New frontiers in neural Engineering: CWRU research tackles diagnosis and treatment for neurodegenerative diseases, pain and paralysis
Case Western Reserve University has been in the vanguard of neural engineering for decades, combining neurosciences and engineering to help people with conditions ranging from neurodegenerative diseases to extensive paralysis.
Now, new collaborations are expanding between the School of Medicine’s Department of Neurosciences and the Department of Biomedical Engineering, which is jointly housed in the medical and engineering schools. The two are considering intriguing possibilities for combining their expertise in basic science and device development to benefit more people.
To learn more, CWRU Medicine recently spoke with two key leaders:
Ron Yu, PhD, who came to CWRU in 2024 to chair the neurosciences department. He is the Tilles-Weidenthal Professor in Parkinson’s Disease and Movement Disorders Research and a leading authority on the complex neural circuitry of behavior.
Robert Kirsch, PhD, the Allen H. and Constance T. Ford Professor in Biomedical Engineering, recently stepped down from his longtime role as chair of biomedical engineering. Kirsch and his team at the multi-institution Cleveland Functional Electrical Stimulation (FES) Center have drawn international attention for developing a brain-computer interface that—using electrical stimulation—enables people to move paralyzed limbs with their thoughts.
“Marrying different techniques together can help enhance treatments for people,” Yu said. “I just got here a year ago, but we are starting a number of conversations and potential collaborations.”
Applying laser therapy to manage pain and heal damage
A neurosciences-biomedical engineering collaboration has launched to eventually use light at specific wavelengths to produce nervous-system responses that may reduce pain and accelerate healing, a therapy known as photobiomodulation.

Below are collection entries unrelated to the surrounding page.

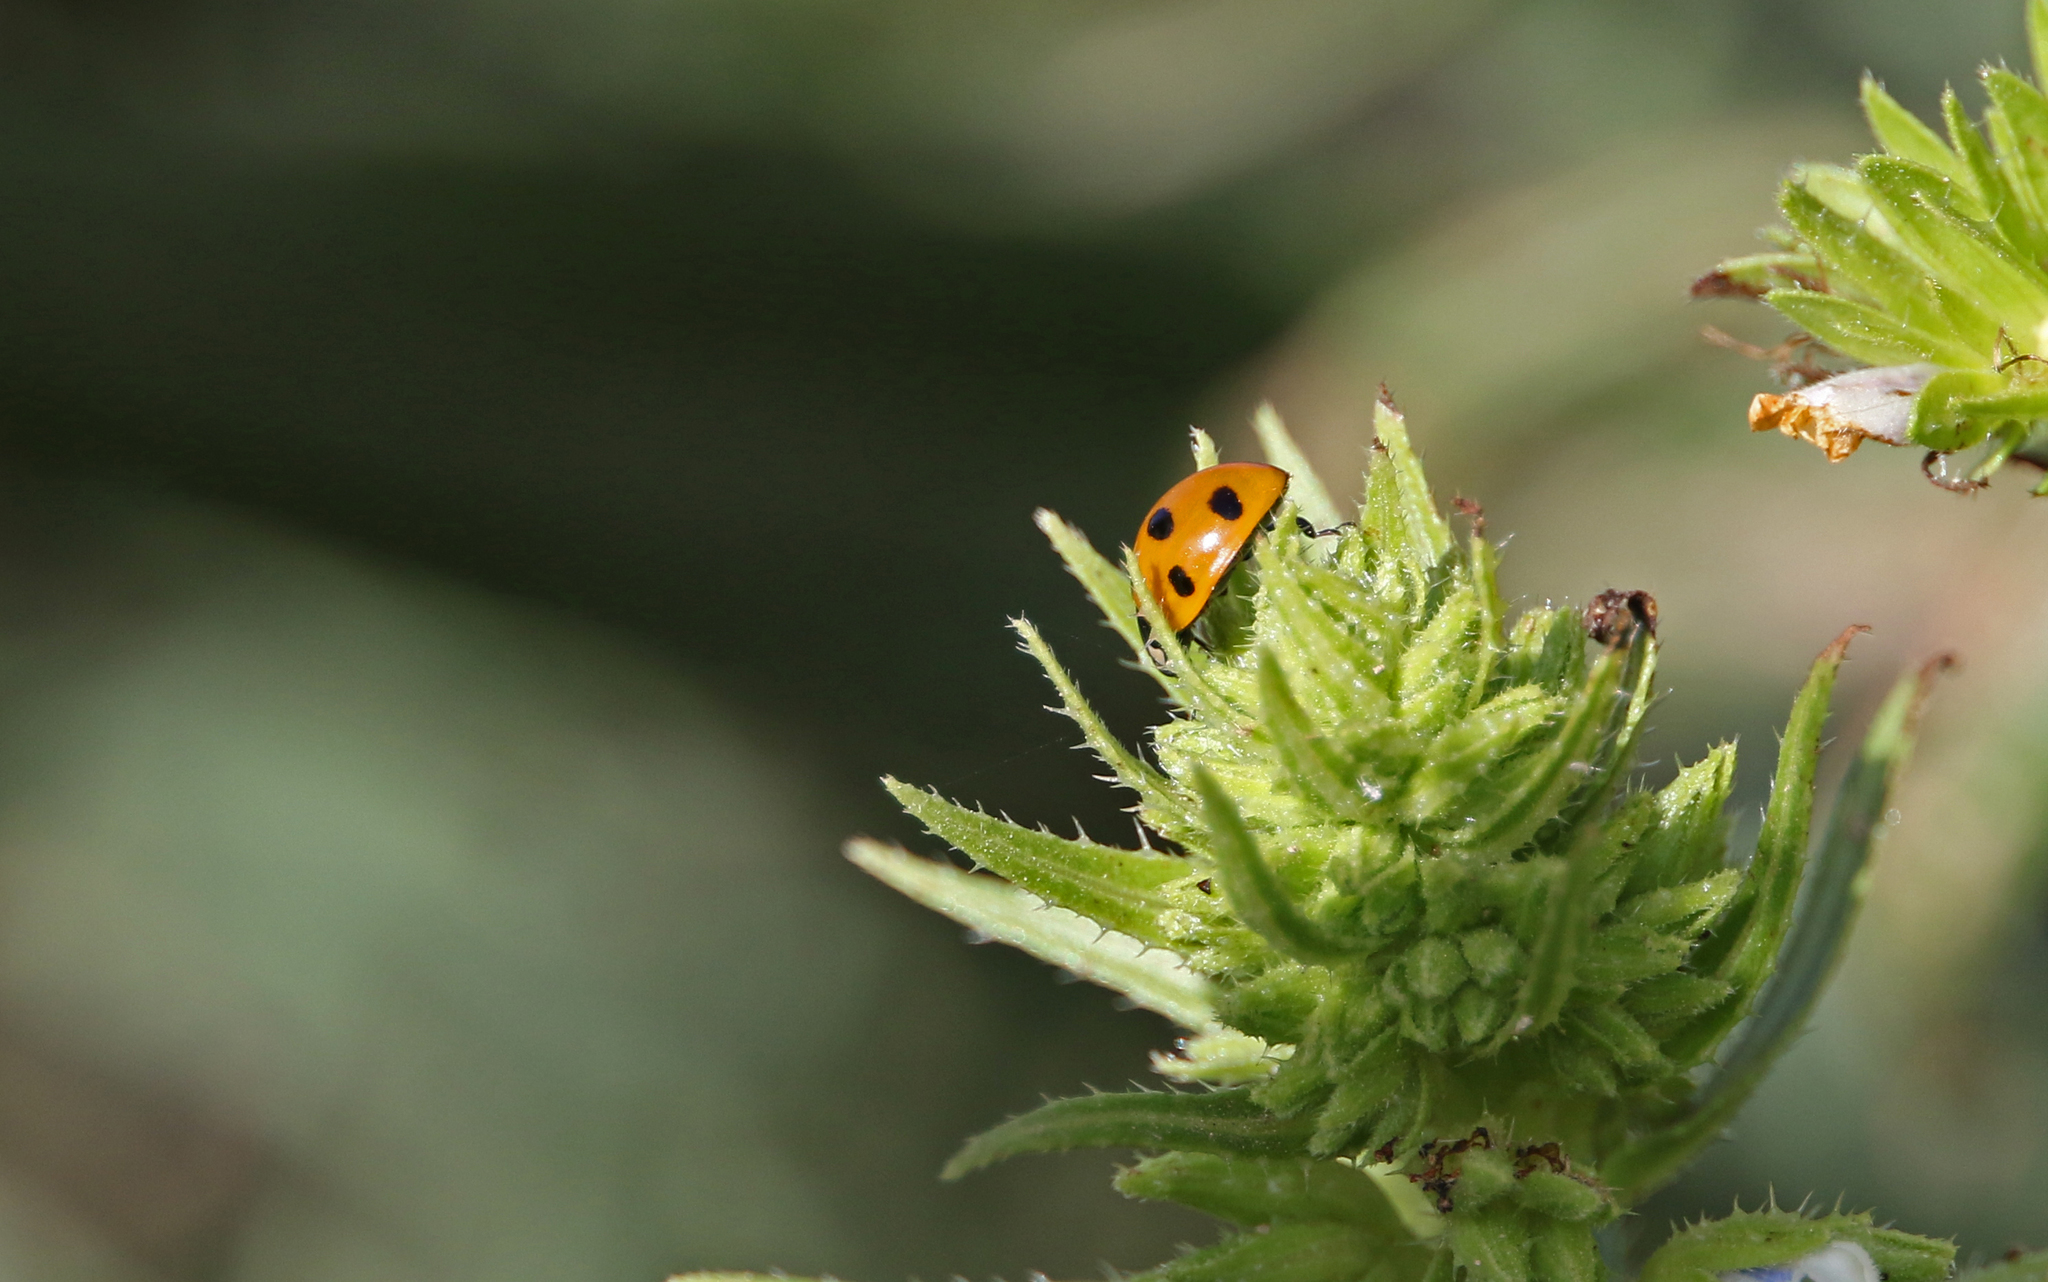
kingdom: Animalia
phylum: Arthropoda
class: Insecta
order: Coleoptera
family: Coccinellidae
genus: Coccinella
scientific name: Coccinella algerica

With light, “you can activate neurons, you can deactivate neurons,” Kirsch said. “But it also has some positive healing effect when there’s damage … and that’s very promising.”
The researchers involved are seeking to learn if light used at specific wavelengths can stop the nerves from carrying pain signals from the body to the brain, opening the door to potential new options for managing pain. Yu said he is in an early collaboration with Professor Michael Jenkins, PhD (CWR ’04; GRS ’08, biomedical engineering), and Associate Professor Michael Moffitt, PhD (GRS ’00, ’04, biomedical engineering) to use light as a treatment for spinal cord injury.
Using sense of smell as a potential tool to diagnose neurodegenerative diseases
Using olfaction, or the sense of smell, to better diagnose diseases is an area ripe with possibilities for future interdepartmental collaboration—and it’s something Yu’s lab already studies. An insufficient sense of smell can be an early manifestation of neurodegenerative diseases, including Alzheimer’s, Parkinson’s and Huntington’s. While scratch-and-sniff tests to determine if patients can smell and identify an odor are commonly used to screen for neurodegenerative diseases, a poor score alone cannot diagnose disease.
“[These tests are] highly subjective and very experience-dependent,” Yu said.
That’s why his team aims to collaborate with biomedical engineers to record brain activity during scratch-and-sniff tests to develop a better tool to make more accurate, objective and earlier diagnoses. Kirsch is excited by the prospect. “Honestly,” he said, “I would not have been thinking about olfaction had we not discussed it.”
Understanding precise limb control to help patients with neural diseases and injuries
Kirsch is one of many accomplished biomedical engineers on campus conducting groundbreaking research to help people who have lost limbs or are paralyzed regain a sense of touch or movement.
The research includes using brain-computer interfaces that bypass injured spinal cords to deliver electrical stimulation that enable paralyzed limbs to move under brain control. One goal for such projects is to expand the capabilities of assistive devices.
Getting there could involve collaborations with neuroscientists who already use brain-recording techniques to better understand how sensory-motor activities in the brain control precise body movement.
“We don’t yet know how the commands from the brain get sent through multiple relay stations and executed at the muscle,” Yu said.